Productivity puzzles

One of the great economic puzzles of recent decades has been summed up in the observation that productivity advances can be found everywhere except the statistics. An Economist (9 December 2017) Free Exchange column suggests the problem might well be in the technologies we believe are making us more efficient.

The column is based on a recent essay by the Bank of England’s Dan Nixon and a 2007 paper by Sinan Aral and Erik Brynjolfsson of MIT and Marshall Van Allen of Boston University. The latter says that there is a “U-shaped pattern associated with multitasking and productivity.” In essence, which Nixon also suggests, there is an initial sugar hit followed by a downturn which stems from distraction.” The Economist columnist says: “As economists search for explanations for sagging productivity, some are asking whether the inability to focus for longer than a minute is to blame.” Nixon compiles a mass of evidence that distractions impact on work, reduce workers’ IQ and teaches them to “lose focus and seek distractions.”

As the columnist –  midway through their article remarks – this blog will resume after you check your notifications.

It is happening here too

The blog has been reading the neurosurgeon, Henry Marsh’s, two books – Do No Harm and A Life In Brain Surgery – which the blog’s friend John Spitzer lent it. The descriptions of actual brain surgery are not for the squeamish and nor are the descriptions of the gradual destruction of the UK National Health Service.

Marsh writes: “governments fear that putting up taxes or insurance premiums (the latter not a hassle for Australia’s conservative governments) will lose them the next election. So instead…a small fortune is spent on management consultants who subscribe to the ideology that marketization, computers and the profit motive will somehow solve the problem. The talk is all of greater efficiency, reconfiguring, downsizing, outsourcing and better management. It is a game of musical chairs where…the music is constantly being changed but not the number of chairs. The politicians seem unable to admit to the public that the health-care system is running out of money, I fear the NHS, a triumph of decency and social justice, will be destroyed by this dishonesty. The wealthy will grab the chairs and the poor will have to doss out on the floor.”

Ironically, as regular Private Eye reading indicates, much of the money would be there if it hadn’t been wasted on re-organisations and disastrous IT projects.

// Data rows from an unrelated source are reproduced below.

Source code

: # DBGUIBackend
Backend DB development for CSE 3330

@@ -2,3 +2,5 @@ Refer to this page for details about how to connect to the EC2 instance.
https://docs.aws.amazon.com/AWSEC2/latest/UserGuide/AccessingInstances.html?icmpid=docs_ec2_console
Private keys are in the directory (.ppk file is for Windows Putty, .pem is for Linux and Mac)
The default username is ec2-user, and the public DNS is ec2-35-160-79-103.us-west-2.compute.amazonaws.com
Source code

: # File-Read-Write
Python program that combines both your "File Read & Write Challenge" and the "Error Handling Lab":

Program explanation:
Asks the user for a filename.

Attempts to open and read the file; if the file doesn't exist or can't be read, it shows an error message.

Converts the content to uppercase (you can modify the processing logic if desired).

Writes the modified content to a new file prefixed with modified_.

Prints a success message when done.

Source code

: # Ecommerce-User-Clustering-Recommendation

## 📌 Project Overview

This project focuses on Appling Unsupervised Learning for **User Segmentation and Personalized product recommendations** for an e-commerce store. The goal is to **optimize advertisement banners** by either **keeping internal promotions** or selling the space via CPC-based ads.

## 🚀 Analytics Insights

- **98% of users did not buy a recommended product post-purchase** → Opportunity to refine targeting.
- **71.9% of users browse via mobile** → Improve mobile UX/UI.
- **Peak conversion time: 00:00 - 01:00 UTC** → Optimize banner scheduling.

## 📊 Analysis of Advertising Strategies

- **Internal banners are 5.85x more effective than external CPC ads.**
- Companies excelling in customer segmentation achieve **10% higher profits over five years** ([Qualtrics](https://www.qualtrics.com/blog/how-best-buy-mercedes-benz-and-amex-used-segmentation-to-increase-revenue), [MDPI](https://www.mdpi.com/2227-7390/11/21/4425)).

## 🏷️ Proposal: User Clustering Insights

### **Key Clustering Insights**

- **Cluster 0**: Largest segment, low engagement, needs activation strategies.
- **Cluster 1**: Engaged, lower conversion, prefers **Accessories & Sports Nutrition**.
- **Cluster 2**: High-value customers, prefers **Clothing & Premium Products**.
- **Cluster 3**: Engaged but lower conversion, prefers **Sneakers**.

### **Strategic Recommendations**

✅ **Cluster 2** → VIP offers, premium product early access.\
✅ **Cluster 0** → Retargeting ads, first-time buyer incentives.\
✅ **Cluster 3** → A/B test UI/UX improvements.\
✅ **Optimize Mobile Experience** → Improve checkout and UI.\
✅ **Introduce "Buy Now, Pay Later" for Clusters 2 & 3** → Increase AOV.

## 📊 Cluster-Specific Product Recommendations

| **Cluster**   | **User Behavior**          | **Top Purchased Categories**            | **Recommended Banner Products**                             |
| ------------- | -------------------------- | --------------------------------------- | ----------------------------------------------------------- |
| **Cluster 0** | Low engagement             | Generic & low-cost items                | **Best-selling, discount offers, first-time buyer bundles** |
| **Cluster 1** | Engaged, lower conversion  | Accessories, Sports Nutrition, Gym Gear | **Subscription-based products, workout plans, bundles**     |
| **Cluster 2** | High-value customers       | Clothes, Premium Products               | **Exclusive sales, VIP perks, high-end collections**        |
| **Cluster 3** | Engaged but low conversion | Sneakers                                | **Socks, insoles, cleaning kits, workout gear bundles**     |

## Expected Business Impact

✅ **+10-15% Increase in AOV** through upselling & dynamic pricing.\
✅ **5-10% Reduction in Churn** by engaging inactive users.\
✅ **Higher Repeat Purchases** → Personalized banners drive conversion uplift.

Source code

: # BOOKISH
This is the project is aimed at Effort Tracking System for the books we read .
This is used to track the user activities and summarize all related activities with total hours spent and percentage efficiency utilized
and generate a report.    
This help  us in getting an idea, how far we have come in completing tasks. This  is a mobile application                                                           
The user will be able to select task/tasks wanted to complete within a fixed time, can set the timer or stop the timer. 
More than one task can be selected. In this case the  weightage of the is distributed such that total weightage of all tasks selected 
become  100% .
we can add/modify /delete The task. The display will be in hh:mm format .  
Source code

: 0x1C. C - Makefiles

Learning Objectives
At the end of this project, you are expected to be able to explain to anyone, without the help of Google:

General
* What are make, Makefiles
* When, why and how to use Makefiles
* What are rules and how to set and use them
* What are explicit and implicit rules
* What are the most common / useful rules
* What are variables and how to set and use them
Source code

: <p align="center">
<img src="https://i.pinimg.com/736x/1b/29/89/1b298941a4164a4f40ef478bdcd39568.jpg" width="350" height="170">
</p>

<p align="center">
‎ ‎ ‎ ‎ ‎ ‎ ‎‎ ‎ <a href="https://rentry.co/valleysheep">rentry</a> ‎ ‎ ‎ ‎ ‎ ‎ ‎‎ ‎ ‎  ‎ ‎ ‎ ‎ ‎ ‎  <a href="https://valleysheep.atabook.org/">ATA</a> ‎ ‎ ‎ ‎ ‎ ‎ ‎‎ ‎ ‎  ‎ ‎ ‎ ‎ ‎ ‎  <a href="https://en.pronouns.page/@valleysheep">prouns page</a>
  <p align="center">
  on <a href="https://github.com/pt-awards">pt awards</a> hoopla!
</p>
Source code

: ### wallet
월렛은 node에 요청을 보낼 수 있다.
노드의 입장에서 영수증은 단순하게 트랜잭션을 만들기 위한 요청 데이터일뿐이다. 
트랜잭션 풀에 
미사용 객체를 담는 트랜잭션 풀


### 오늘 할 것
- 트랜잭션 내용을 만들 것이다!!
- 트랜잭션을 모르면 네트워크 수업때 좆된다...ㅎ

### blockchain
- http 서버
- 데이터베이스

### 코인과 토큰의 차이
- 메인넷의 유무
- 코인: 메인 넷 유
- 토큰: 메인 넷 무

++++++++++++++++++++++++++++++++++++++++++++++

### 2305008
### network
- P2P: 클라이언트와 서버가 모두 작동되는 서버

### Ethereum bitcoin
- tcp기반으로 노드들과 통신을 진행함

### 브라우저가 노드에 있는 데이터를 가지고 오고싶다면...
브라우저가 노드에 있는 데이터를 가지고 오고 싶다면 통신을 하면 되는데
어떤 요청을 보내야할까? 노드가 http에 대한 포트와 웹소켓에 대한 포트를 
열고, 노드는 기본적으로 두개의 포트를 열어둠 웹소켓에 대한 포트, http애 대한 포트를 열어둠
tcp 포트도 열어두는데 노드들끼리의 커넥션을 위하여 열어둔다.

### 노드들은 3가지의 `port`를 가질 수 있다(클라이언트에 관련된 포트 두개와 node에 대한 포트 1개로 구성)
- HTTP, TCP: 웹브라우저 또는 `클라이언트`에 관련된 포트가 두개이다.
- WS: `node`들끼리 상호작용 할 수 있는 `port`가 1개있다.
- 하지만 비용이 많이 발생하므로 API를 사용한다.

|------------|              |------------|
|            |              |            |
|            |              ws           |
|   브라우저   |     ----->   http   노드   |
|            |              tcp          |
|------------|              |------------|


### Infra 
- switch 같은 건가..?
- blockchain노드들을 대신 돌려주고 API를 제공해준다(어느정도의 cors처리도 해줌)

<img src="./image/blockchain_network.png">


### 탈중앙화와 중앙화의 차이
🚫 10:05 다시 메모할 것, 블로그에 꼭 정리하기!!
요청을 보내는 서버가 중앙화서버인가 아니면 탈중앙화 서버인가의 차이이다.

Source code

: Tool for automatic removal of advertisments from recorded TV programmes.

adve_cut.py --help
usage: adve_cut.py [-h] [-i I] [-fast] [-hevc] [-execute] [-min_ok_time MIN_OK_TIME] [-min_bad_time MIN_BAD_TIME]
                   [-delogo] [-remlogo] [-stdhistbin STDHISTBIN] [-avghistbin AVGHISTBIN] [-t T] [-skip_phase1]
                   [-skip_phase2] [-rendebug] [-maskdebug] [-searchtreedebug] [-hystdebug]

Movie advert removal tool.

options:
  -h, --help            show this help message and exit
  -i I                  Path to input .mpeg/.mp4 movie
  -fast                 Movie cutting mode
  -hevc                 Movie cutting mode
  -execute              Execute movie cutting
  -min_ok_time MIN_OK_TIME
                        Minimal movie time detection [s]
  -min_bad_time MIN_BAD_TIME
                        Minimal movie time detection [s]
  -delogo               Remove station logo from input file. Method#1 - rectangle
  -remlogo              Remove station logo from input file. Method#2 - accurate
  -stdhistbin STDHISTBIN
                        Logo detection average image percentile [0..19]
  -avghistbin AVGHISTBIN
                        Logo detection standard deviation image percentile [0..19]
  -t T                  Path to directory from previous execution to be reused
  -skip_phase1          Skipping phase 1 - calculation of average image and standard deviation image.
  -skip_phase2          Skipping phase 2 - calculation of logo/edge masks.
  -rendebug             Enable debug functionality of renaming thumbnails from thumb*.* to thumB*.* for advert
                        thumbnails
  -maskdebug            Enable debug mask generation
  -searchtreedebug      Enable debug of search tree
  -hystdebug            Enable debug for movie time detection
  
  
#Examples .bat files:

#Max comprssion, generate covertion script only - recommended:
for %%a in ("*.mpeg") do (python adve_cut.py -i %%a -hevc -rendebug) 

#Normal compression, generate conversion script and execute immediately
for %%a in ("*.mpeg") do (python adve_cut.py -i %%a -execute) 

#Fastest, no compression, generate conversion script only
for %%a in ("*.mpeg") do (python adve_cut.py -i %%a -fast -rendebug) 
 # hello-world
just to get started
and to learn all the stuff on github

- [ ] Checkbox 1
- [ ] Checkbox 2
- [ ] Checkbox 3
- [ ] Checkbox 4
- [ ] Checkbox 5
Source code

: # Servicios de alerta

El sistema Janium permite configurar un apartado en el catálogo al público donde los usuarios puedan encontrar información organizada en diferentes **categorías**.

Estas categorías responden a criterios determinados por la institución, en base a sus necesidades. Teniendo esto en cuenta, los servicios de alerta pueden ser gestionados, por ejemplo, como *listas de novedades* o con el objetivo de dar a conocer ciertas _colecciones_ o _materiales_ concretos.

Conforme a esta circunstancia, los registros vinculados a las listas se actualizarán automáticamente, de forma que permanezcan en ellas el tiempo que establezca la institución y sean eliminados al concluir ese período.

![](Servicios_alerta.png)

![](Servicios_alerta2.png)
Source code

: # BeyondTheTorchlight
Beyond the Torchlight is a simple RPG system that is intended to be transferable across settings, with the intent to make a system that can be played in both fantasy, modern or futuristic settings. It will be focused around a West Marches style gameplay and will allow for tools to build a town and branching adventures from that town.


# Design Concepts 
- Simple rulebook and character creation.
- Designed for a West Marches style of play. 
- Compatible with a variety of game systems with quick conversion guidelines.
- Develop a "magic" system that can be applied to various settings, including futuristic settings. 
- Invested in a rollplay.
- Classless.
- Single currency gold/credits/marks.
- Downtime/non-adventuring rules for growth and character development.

Moreover, the same destructive forces are undermining not only UK and Australian health systems but also a wide range of other services (of which more in Miscellany Part 2 in a week or so).

Christmas trees

For many years the blog has always believed the claim that Christmas trees were introduced to the UK (and thus ultimately to us) by Prince Albert (husband of Queen Victoria and demon lover). Yet apparently it was Queen Charlotte (wife of George III) who introduced the Christmas tree to Windsor Castle in 1800. A useful bit of knowledge for some future trivia quiz if nothing else.